Il défend cette réforme qui est "un projet d'école" et donc "un beau projet de société", alors que trop de jeunes sortent sans diplôme du système scolaire, que leur colère alimente le vote extrémiste, que s'accroissent les inégalités, que "la compétitivité est en berne", que l'on entend des insultes racistes. La refondation de l'école doit permettre de "refonder la République elle-même". C'est une "réforme complète" qui porte aussi sur les programmes et sur la formation des enseignants. Quant au temps annuel, "nous allons y venir dans un second temps", en 2015 indique-t-il.

Mais à ceux qui lui reprochent de ne pas avoir commencé par le calendrier des vacances, il rappelle qu'allonger l'année scolaire voudrait dire 10 jours d'accueil, de transports scolaires et d'activités périscolaires en plus, avec les budgets correspondant. A ceux qui reprochent à la réforme d'accroître les inégalités, il fait remarquer qu'elles sont actuellement de 1 à 10 selon les communes, que seuls 20 % des enfants bénéficient d'activités périscolaires, contre 80 % après la réforme, et que pour la première fois, l'Etat va participer à leur financement, et donc contribuer à les rendre accessibles à tous.
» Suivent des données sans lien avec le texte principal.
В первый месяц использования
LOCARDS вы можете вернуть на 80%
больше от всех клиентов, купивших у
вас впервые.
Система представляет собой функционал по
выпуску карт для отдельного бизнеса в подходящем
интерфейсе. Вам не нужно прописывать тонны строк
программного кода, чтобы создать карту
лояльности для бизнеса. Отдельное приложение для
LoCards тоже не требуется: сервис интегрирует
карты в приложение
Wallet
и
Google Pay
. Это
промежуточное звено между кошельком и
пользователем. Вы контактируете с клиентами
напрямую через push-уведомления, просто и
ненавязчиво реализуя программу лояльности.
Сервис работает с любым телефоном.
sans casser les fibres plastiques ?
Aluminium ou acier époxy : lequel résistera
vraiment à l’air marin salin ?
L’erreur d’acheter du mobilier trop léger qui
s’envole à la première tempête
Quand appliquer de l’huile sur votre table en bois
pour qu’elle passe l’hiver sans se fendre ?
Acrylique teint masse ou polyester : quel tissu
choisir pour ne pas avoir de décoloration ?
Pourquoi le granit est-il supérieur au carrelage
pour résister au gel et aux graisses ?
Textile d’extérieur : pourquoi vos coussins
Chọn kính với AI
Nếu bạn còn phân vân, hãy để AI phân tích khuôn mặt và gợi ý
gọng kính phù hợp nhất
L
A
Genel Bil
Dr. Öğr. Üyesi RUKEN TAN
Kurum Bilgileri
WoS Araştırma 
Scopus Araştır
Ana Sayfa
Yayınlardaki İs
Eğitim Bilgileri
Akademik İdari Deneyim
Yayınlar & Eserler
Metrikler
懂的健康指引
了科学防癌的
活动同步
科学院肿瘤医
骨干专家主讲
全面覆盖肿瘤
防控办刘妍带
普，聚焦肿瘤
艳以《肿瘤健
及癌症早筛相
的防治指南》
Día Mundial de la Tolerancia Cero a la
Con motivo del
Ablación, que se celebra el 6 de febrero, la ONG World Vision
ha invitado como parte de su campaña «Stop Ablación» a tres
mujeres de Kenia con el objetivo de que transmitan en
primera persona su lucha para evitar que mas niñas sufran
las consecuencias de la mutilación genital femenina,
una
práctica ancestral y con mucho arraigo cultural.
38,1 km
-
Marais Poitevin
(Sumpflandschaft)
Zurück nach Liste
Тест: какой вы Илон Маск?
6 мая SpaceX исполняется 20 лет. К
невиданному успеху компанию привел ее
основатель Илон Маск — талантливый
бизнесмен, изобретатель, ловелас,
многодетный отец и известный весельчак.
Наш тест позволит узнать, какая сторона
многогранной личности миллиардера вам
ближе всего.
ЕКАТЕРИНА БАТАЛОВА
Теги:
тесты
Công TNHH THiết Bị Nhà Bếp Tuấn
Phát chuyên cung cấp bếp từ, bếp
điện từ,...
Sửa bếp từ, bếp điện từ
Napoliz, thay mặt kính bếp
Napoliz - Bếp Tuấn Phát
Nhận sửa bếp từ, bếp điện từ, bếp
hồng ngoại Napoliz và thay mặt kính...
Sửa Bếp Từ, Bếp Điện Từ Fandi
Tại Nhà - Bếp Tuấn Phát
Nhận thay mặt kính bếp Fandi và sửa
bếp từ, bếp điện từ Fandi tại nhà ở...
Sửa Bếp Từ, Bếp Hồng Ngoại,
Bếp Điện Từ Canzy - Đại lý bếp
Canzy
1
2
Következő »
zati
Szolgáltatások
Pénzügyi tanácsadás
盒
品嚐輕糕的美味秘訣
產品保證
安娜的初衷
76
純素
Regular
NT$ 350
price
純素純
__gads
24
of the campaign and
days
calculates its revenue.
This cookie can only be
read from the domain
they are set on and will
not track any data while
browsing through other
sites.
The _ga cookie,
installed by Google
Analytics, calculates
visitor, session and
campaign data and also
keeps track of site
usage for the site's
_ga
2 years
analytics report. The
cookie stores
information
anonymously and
"Une solution formidable qui mettrait tout le monde d'accord"

Vincent Peillon s'en prend clairement au maire de Marseille, dont le budget scolaire diminue depuis trois ans. "Jean-Claude Gaudin a sacrifié l'école", il n'a pas ouvert les classes pour lesquelles des postes étaient créés, et "certains quartiers sont mieux dotés que d'autres". Quant au maire de Nice, il peut bien "s'enchaîner aux grilles" des écoles pour empêcher leur ouverture le mercredi matin, "nous enverrons les forces de l'ordre". Il doit appliquer la loi, qui prévoit qu'il y ait 5 matinées de classe. Libre à Christian Estrosi, en revanche, "de créer des orphelins de 15h45" en n'organisant pas d'activités périscolaires, il faudra qu'il assume cette décision devant ses électeurs. D'ailleurs, le ministre invite les maires qui ont annoncé qu'ils n'appliqueraient pas la loi à "s'inscrire au CP" dès que l'enseignement de la morale laïque sera mis en place ! Il leur rappelle que c'est l'Etat qui fixe le temps de l'école et il dénonce "un certain bordel qu'il s'est organisé dans certains endroits". Des élus et des enseignants n'ont-ils pas trouvé "une solution formidable" qui mettrait tout le monde d'accord, regrouper les heures d'activités périscolaires sur une seule demi-journée, le vendredi après-midi par exemple !

Il remarque aussi que personne ne s'inquiétait jusqu'à présent des qualifications des animateurs qui assurent l'accueil des enfants "de 7 h le matin à 19 h le soir", ni des locaux, mais il évoque la nécessité de construire une filière de l'animation. Evoquant les propos de François Bayrou le matin même sur France-Inter, il parle d'une "sottise". L'ancien ministre a estimé qu'il fallait que les élèves apprennent à lire, écrire, compter, avant de faire "des scoubidous". Mais plus globalement, il trouve "très ennuyeux" que certains parents ne comprennent pas qu'il vaut mieux faire une leçon de mathématiques le matin à 9h qu'à 16 h le soir, et qu'il faut mieux répartir le temps des apprentissages. "Le message n'est pas passé, nous devons convaincre."

Car pour le ministre, au coeur de cette réforme qui vaut projet de société, il s'agit "d'apprendre à se parler entre adultes", élus, enseignants, animateurs, personnels municipaux, pour l'apprendre aux enfants.